The Government is edging towards an emergency rescue package for Jaguar Land Rover in an attempt to protect tens of thousands of manufacturing jobs.

The luxury car firm employs 15,000 workers in the West Midlands and a further 60,000 other jobs in the region rely indirectly on the firm.

Ministers insist that its Indian parent company, Tata, must take prime responsibility for its financial health. But they also admit that Jaguar Land Rover cannot be allowed to fail because of its importance to the UK economy and its research and development expertise.

The company – whose profits have collapsed in the past six months, forcing it to lay off 850 staff – is seeking up to £1bn of state assistance to tide it over the next 18 months. There is no question of the firm being given a blank cheque, in the form of a subsidy or of state investment, but ministers are considering offering a bridging loan or credit guarantees to Jaguar, which was bought earlier this year by Tata for £1bn.

The Government is likely to offer Jaguar short-term help, amounting to tens of millions of pounds, within the next week to maintain its cash flow. That would be followed by a detailed agreement in the new year to underwrite its loans with state money. News of the talks emerged after Tata said it was to sponsor Ferrari's Grand Prix team for an unspecified sum.

Contacts between Jaguar and two Whitehall departments – Business, Enterprise and Regulatory Reform and the Treasury – have intensified in recent days. Ministers are also talking to other struggling car manufacturers, including Vauxhall, and the Society of Motor Manufacturers and Traders.

Their plight was underlined bythe society's figures, published yesterday, showing production in Britain has slumped by one-third. More than 97,600 cars rolled off UK production lines last month, a fall of 33 per cent since November 2007. Commercial vehicle production fell by 50 per cent as cash-strapped companies cancelled orders for vans and lorries.

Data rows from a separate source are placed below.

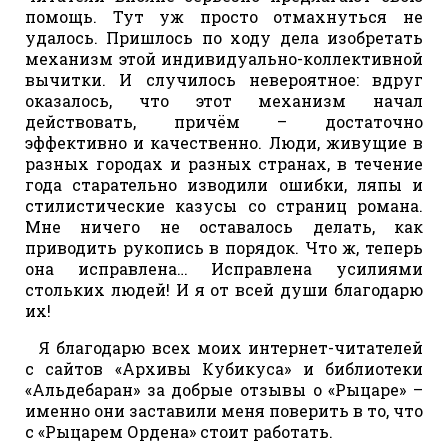
помощь. Тут уж просто отмахнуться не
удалось. Пришлось по ходу дела изобретать
механизм этой индивидуально-коллективной
вычитки. И случилось невероятное: вдруг
оказалось, что этот механизм начал
действовать, причём – достаточно
эффективно и качественно. Люди, живущие в
разных городах и разных странах, в течение
года старательно изводили ошибки, ляпы и
стилистические казусы со страниц романа.
Мне ничего не оставалось делать, как
приводить рукопись в порядок. Что ж, теперь
она исправлена… Исправлена усилиями
стольких людей! И я от всей души благодарю
их!
Я благодарю всех моих интернет-читателей
с сайтов «Архивы Кубикуса» и библиотеки
«Альдебаран» за добрые отзывы о «Рыцаре» –
именно они заставили меня поверить в то, что
с «Рыцарем Ордена» стоит работать.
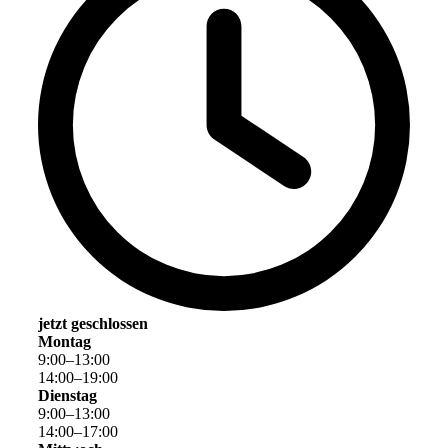
jetzt geschlossen
Montag
9
:
00
–
13
:
00
14
:
00
–
19
:
00
Dienstag
9
:
00
–
13
:
00
14
:
00
–
17
:
00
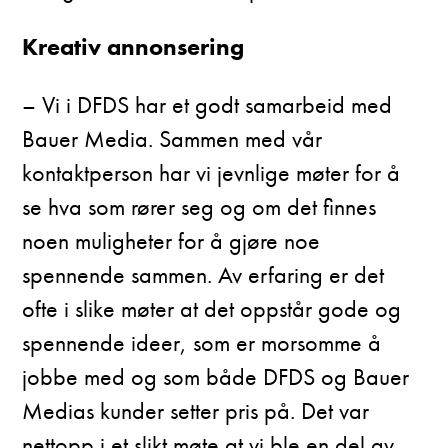
Kreativ annonsering
– Vi i DFDS har et godt samarbeid med
Bauer Media. Sammen med vår
kontaktperson har vi jevnlige møter for å
se hva som rører seg og om det finnes
noen muligheter for å gjøre noe
spennende sammen. Av erfaring er det
ofte i slike møter at det oppstår gode og
spennende ideer, som er morsomme å
jobbe med og som både DFDS og Bauer
Medias kunder setter pris på. Det var
nettopp i et slikt møte at vi ble en del av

Jaguar has told ministers it is a healthy and viable business – making a £327m profit last year and a £310m profit in the first half of 2008 – but has asked for help guaranteeing "short-term liquidity" because the major banks are reluctant to lend cash during the downturn.

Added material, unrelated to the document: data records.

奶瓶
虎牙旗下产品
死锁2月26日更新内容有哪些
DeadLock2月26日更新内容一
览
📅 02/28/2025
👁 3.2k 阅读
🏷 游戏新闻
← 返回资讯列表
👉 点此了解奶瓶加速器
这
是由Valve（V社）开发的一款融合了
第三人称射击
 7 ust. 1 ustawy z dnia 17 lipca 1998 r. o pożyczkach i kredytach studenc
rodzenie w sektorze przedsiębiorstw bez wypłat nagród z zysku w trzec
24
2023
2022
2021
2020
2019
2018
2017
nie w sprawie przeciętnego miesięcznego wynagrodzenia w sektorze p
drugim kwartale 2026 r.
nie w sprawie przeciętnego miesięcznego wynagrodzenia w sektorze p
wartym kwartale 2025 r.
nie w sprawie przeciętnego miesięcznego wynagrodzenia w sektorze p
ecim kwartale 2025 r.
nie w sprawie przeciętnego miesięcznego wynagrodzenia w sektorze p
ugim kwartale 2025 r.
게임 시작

Business ministers are understood to be sympathetic to Jaguar's pleas for one-off help. The Treasury is more sceptical,concerned over whether it would set a dangerous precedent by offering the car maker a lifeline in the week that the retail chain Woolworths announced the closure of 800 shops.

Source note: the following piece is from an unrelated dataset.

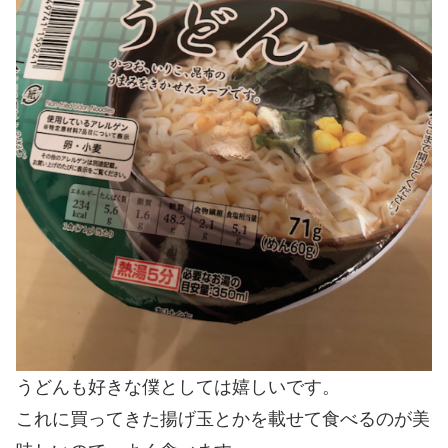
うどんも好きな僕としては嬉しいです。
これに買ってきた揚げ玉とかを載せて食べるのが美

Yesterday, Lord Mandelson, the Business Secretary, acknowledged that Jaguar faced some "immediate financial pressures" but insisted he was not going to be "bounced into a decision on this or any other company".

He said: "We have to take stock and form a very tough appraisal of the particular circumstances of any company that's coming along to us for assistance. So if, in the immediate term, there is some bridging, a help that we can offer, then we would consider it."

The Government fears that advanced technical skills could be lost to Britain if Jaguar, which spent £400m last year on research and development, was forced to sack staff.

Ministers are also conscious of several marginal parliamentary seats in the West Midlands. Seven constituencies – including Redditch, held by the Home Secretary, Jacqui Smith – would fall to the Conservatives with a swing of 5 per cent. Another three would be captured by David Cameron if the swing is 10 per cent.